While he was talking to me I noticed that he was looking over me in a disapproving way and he stared so earnestly at my neck that I wondered whether my collar was soiled, or my necktie disarranged. Finally he blurted out, "Mr. Liederman, I do want to get stronger and to have a better figure. But if you take me in hand and train me I want you to promise that you will not make me too big. Now, I wouldn't want to be as broad as you are, and particularly, I wouldn't care to have a neck like yours." "Why, what's the matter with my neck?" "Oh," he said, "it is too big. It looks like a wrestler's neck. I don't want to be built like a wrestler or a Hercules. I want to be slim and have a good shape at the same time. I think that if a man has a thick neck and thick wrists he looks coarse, and would be out of place in a fashionable training room. You know, Mr. Liederman, the fashionable trend is toward slenderness - to keep your boyish figure. The women like a slender, well-made man, but these big truck-horses of men disgust them." Seeing that I am fairly tall and weigh only about 175 pounds I was rather surprised that I should be considered monstrously large, but I controlled myself and said: "Man, I have no intention of giving you what you call a 'truck horse build,' but if I am to give you a real build it will be necessary to make your chest several inches bigger. That means that the upper part of your back will be broader and that your sides will taper in finely from your armpits to the sides of your waist. Also your chest will get rounded out and full in front, so that when viewed from the side your chest will be thicker from front to back than your waist is. And at present, as you must realize, you are very little bigger around the chest than you are around the waist. Of course, your neck will get bigger as your chest gets bigger and your shoulders will get broader. You would look odd if your got a bigger chest and still had that slender neck. When I am through with you, you may have to wear a 15 1/2-inch collar instead of that 13 1/2 size you now have on. However, your neck will not look extra big, but in proportion to the rest of you."

It was no use! My neck had scared him off - which was a rather odd experience for me, as I had worked hard to develop my neck to its present size and shape. If I had talked all day I could not have made an impression on that man's mind. I felt just like a shoemaker does, when, after measuring a fat lady's foot and producing the right size shoe - five C - she insists that he does not know his business, and that in all her life she has never worn anything larger than a 2 double A; and if he cannot fit her there are other shoemakers, etc., etc.

Fashions and tastes change from year to year, but the ideal human figure does not. A beautifully made Greek athlete of 600 B.C. would be a beautifully made man of today. Conversely, a modern man, who wishes to make his body perfectly proportioned and supremely strong and enduring, cannot do better than to try and equal the proportions of some statue of Apollo, of Mercury, Theseus, Perseus, or one of the other old Greek heroes. There were well-built men before the time of the Greeks and there have been others since - even today.

I remember that when I was a boy the fashion in men's clothes was for the shoulders to be padded. Every man, in that year, who bought a new suit, immediately looked impossibly broad-shouldered. Sometimes there were pads as big as flat-irons where there should have been deltoid muscles. There was a great deal of talk about the "impressiveness of broad shoulders," and the "manly appearance of the new style." And since, like all boys, I aped my elders, I longed for the time when I could have one of those padded coats, and would be able to flaunt my (artificial) shoulders in the eyes of all beholders. Imagine my disgust when a couple of years later, I tried to get a coat of that variety, and the tailor said, "Oh! We are not padding the shoulders this year. The natural sloping shoulder is the thing."

+--

**Exercises to complete**
[1] In the passage about building a well-proportioned body, why does Liederman say the man's neck will get bigger during training? Answer in one to three sentences.
[2] Continue the passage about building a well-proportioned body from its final sentence.

**Provided records**
+--

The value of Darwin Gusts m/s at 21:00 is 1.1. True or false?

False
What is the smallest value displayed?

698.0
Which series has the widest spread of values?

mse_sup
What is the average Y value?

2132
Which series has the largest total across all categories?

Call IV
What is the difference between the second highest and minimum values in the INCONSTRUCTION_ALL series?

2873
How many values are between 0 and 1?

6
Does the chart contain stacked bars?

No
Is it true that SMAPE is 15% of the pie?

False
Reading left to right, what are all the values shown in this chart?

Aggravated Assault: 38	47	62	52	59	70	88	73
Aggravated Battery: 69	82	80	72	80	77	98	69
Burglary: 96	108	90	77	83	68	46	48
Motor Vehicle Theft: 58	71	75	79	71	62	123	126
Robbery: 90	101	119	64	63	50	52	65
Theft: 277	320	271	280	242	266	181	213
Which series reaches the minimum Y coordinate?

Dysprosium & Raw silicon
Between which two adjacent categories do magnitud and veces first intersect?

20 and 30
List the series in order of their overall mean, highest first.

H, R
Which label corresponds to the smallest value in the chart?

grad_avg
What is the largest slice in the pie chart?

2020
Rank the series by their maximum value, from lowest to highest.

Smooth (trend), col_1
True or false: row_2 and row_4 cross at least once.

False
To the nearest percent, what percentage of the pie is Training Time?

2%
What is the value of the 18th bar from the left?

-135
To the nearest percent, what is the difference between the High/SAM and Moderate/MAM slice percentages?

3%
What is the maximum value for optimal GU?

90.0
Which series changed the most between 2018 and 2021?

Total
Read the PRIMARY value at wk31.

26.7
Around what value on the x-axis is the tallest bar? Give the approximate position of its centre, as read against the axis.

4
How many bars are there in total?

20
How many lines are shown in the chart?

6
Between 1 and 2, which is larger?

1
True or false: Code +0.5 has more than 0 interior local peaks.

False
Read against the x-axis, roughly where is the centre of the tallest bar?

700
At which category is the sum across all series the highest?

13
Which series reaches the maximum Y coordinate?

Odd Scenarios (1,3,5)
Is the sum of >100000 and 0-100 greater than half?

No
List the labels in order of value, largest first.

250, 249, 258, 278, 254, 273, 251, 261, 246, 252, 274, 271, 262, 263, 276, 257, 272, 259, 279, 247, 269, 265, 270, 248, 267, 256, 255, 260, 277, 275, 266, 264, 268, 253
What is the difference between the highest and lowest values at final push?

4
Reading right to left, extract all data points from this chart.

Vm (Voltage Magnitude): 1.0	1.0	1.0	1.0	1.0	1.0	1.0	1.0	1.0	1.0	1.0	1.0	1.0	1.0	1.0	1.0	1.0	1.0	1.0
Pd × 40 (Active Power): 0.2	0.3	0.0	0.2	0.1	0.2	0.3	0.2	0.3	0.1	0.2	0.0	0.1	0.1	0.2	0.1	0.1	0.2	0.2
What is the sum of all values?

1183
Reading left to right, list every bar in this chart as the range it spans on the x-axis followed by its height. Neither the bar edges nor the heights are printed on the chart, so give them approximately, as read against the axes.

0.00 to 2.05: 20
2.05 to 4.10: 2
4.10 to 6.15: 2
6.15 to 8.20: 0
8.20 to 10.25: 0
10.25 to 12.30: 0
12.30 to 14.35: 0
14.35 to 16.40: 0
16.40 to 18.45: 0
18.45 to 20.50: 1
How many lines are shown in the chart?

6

+--

**Task results**
[1] Liederman says the man's neck will get bigger because his chest will grow and his shoulders will get broader. Keeping that slender neck with a bigger chest would look odd. The larger neck would not look extra big but would be in proportion to the rest of him.

[2]
A really well-made man does not have to depend on the cut of his clothes to give the impression of shapeliness. If he has the shape, the natural lines of his figure will set off any of the changing styles. This may sound more like a fashion-talk than a discussion of "the secrets of strength," but really it is important; because strength depends, as I hope to convince you, on the proportions of the body and on the size and quality of the muscles.

My hardest work is to convince a certain class of people that in order to become stronger and in general more vital, it is necessary to make themselves bigger. A man will tell me that he is tired of being a weakling, and would like to double or even triple his strength, if I can guarantee to do it in, say, six months. If, in reply, I say "Well, you have a good chance. I believe I can put six inches more around your chest, increase that 13-inch arm until it measures 15 inches, and give you a real pair of legs," he is apt to reply, "Oh! I don't want so much to be bigger, as to be stronger." I can realize that if a rather tall man of thirty, has for ten years been wearing a 36 coat, it is somewhat of a shock to realize that in a few months he will have to be wearing a size 42; but when I show that man pictures of beautifully shaped modern athletes of his height, whose bodies have beautifully smooth lines, betokening both strength and agility; and tell him that their chests measure even more than 42 inches, he realizes that a large chest is necessary, and when it begins to dawn on him that instead of having to be apologetic about his slender arms, he will get an arm like a Dempsey or Sandow, he sees that after all there is some connection between vigor and proportions.

I suppose that a watchmaker gets used to the fact that a business man will carry a watch in his pocket for a lifetime without having the least idea of how the watch works. But I cannot see how some young men, especially those interested in athletics, can live with their own bodies, and have so little knowledge of what their bodies should look like, and can be made to look like.

I found a young friend reading a book and he said, "Here is something that ought to interest you." I looked at the book, which told about Rajah Brooke's invasion of Borneo; and in the paragraph it started, "His crew were sturdy English fighting sailors - powerful men - not one of whom had less than a 14 1/2-inch biceps." My friend said, "Say Earle, is that a big arm?" I told him it was bigger than the average; such an arm as a blacksmith, a heavy-weight lifter or prizefighter might have - and that a 14 1/2-inch biceps might look very impressive on a short man, would seem inadequate on a very tall and broad-shouldered man, but nevertheless was a considerably bigger arm than the average man carried in his sleeve. Then, "Well, what is a really big arm," and I said, "Oh, sixteen to seventeen and a half inches according to the man's height."

Next, "How much does your arm measure?" I told him, and countered with "And how about yours?" That struck home. He did not know his upper arm measurement, although he did know the measurement of his chest and waist because he ordered his own clothes; and he knew the size shoe and collar he wore. I suppose those things together, with his height and weight, are as much a the average young fellow knows about his own body. But that the chest must be so many inches larger than the waist in order to give the proper taper to the body; that the chest itself must be of a certain size to insure proper lung capacity, and that a certain size arm should go with a certain size chest, is something of which even the athletically inclined are usually ignorant.

So when a man asks me to make him very much stronger without making him any bigger, I have to explain that I have no secret receptacle from which I can take a quantity of strength and pour it into his body. And even if I had, how could I put, say, a quart of strength into a vessel built to hold only a pint?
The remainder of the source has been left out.